Purdue University researchers have created a technology that allows public cameras to send personalized messages to people without compromising their privacy.
The team developed a real-time end-to-end system called PHADE to allow this process, known as private human addressing. While traditional data transmission protocols need to first learn the destination’s IP or MAC address, this system uses motion patterns as the address code for communication. The smartphones then locally make their own decisions on whether to accept a message.
The PHADE system works using a server to receive video streams from cameras to track people. The camera builds a packet by linking a message to the address code and broadcasts the packet. Upon receiving the packet, a mobile device of each of the targets uses sensors to extract its owner’s behavior and follow the same transformation to derive a second address code. If the second address code matches with the address code in the message, the mobile device automatically delivers the message to its owner.
A video explaining more about the camera technology is available at https://bit.ly/2JScSqO.
“Our technology enables public cameras to send customized messages to targets without any prior registration,” says He Wang, an assistant professor in the Purdue Department of Computer Science, who created the technology along with his PhD student, Siyuan Cao. “Our system serves as a bridge to connect surveillance cameras and people and protects targets’ privacy.”
PHADE protects privacy in two key ways – it keeps the users’ personal sensing data within their smartphones and it transforms the raw features of the data to blur partial details. The creators named the system PHADE because the blurring process “fades” people’s motion details out.
PHADE can be used in places such as at a museum, where visitors can receive messages with information about the artifacts or exhibits they are viewing. The technology also could be implemented in shopping malls to provide consumers with digital product information or coupons. In a similar way, PHADE could be valuable for new store prototypes such as Amazon Go, which uses phone technology instead of traditional checkout registers.
“PHADE may also be used by government agencies to enhance public safety,” Cao says. “For example, the government can deploy cameras in high-crime or high-accident areas and warn specific users about potential threats, such as suspicious followers.”
Wang says surveillance camera and security companies would also be able to integrate the technology into their products directly as a key feature.
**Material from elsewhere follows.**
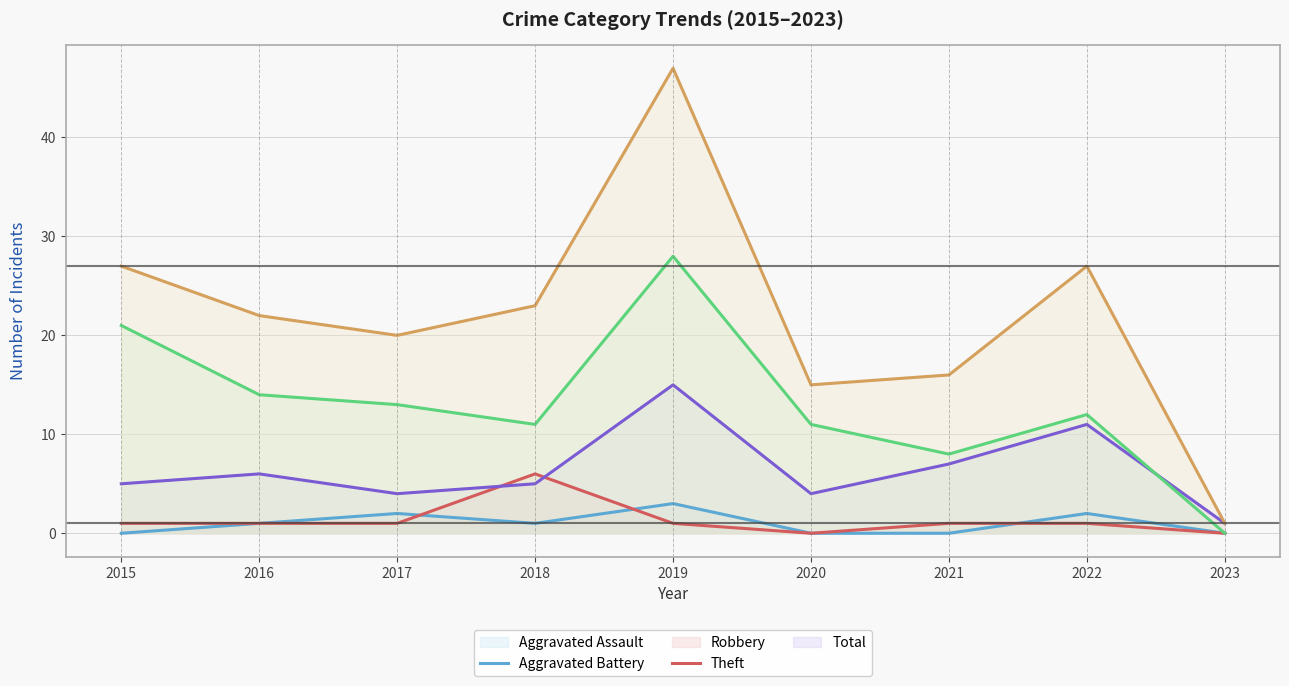

What is the value of the Theft (line) point at the 7th from the left?

8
He also says this technology has advantages over Bluetooth-based beacons, which have difficulties in adjusting for ranges of transmission and do not allow for context-aware messaging.
The work appears in the June issue of Interactive, Mobile, Wearable and Ubiquitous Technologies (IMWUT), a premier journal for research relevant to the post-PC era, and will be presented during a conference in October in Singapore.
The Purdue Office of Technology Commercialization helped file patent applications for the technology and is seeking partners to license it.